- _Exercise text_:
=== Begin Enclosure ===

The project consists of:
• A balloon-drone (system and motors connected to a helium balloon).
• RF remote-control with several buttons to control the balloon movement.
The motivation to make a balloon-drone came to me from previous work with hydrogen balloons for data collection. Specifically areal photography for open-source mapping and generation of civic data.
What did I design?
Everything except the latex balloon - and components.
Who's done what beforehand?
I’m and architect with vast experience with 3D-modelling (Rhino), and some experience laser-cutting and 3D printing (only with the Objet printer). First time for me in PCBing, embedded programming, and also with CNC and casting.
What parts and systems were made?
• The circuits (based on the Fabduino design)
• Motor circuit. H-Bridge at first, dropped for MOSFET (troubles with battery weight)
• 3D design and print of body-cup
• Design and laser-cutting of rotors - including the rim and motor connectors
• Design and print of Propellors
• Design and laser-cutting of remote control remote-control
3D modeling and Printing
I used the WOX Printer to make the body of the motor controllor, to be connected to the balloon. The body had specific demands needed: light-weight, landing legs that will protect the lower motor, and some openenings needed for the RF module to be exposed. Printing with the WOX was pretty straight-forward. One thing I strugled with a bit was the units of the model. I modeled in Rhino in inches, and when imported to WOX, it was out of scale. Realized the WOX app reads only in milimeters.

=== End Enclosure ===

- _Records_:
=== Begin Enclosure ===

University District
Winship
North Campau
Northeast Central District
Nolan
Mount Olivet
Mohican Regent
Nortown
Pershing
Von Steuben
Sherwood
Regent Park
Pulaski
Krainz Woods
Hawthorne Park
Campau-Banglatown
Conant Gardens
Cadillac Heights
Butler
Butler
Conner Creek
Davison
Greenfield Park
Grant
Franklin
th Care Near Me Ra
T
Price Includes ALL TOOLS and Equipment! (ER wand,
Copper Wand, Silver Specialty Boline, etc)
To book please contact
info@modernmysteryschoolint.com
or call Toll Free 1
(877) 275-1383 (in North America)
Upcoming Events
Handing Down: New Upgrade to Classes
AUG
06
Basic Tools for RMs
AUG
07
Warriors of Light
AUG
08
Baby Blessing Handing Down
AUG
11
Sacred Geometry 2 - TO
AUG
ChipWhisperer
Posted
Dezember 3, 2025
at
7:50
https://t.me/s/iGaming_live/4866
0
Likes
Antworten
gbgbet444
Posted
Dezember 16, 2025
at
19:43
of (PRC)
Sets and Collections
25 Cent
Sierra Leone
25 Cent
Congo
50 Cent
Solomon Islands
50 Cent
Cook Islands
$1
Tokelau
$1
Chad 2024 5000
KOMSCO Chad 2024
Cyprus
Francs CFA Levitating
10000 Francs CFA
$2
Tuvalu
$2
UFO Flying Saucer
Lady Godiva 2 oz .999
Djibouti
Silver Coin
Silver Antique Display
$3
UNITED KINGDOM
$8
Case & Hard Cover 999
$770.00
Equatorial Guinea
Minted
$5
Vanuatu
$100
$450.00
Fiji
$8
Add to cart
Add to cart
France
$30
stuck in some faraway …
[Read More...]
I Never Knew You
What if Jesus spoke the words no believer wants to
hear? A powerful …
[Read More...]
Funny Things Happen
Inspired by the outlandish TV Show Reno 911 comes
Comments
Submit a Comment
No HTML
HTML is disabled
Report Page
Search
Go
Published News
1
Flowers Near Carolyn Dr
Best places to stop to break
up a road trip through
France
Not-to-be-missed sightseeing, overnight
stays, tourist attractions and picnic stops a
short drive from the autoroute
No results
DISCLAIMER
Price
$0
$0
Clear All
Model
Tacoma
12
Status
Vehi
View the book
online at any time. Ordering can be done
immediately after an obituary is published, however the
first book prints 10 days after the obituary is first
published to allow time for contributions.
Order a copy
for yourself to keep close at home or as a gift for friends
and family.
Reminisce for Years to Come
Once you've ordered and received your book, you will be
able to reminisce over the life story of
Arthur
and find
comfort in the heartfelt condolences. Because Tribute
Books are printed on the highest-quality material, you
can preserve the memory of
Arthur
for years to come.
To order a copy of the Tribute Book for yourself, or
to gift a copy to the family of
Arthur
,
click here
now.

=== End Enclosure ===

- _Request_:
Reproduce the balloon-drone write-up word for word from "Everything except the" to "CNC and casting.". Work only from the balloon-drone write-up.

- _Result for this task_:
Everything except the latex balloon - and components.
Who's done what beforehand?
I’m and architect with vast experience with 3D-modelling (Rhino), and some experience laser-cutting and 3D printing (only with the Objet printer). First time for me in PCBing, embedded programming, and also with CNC and casting.